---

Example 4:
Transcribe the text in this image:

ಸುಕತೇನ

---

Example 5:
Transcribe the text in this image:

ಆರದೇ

#####

> _WORK TO BE COMPLETED_
Print the listing once more, exactly as it stands above.

> _RESPONSE TO THE EXERCISE_
---

Example 4:
Transcribe the text in this image:

ಸುಕತೇನ

---

Example 5:
Transcribe the text in this image:

ಆರದೇ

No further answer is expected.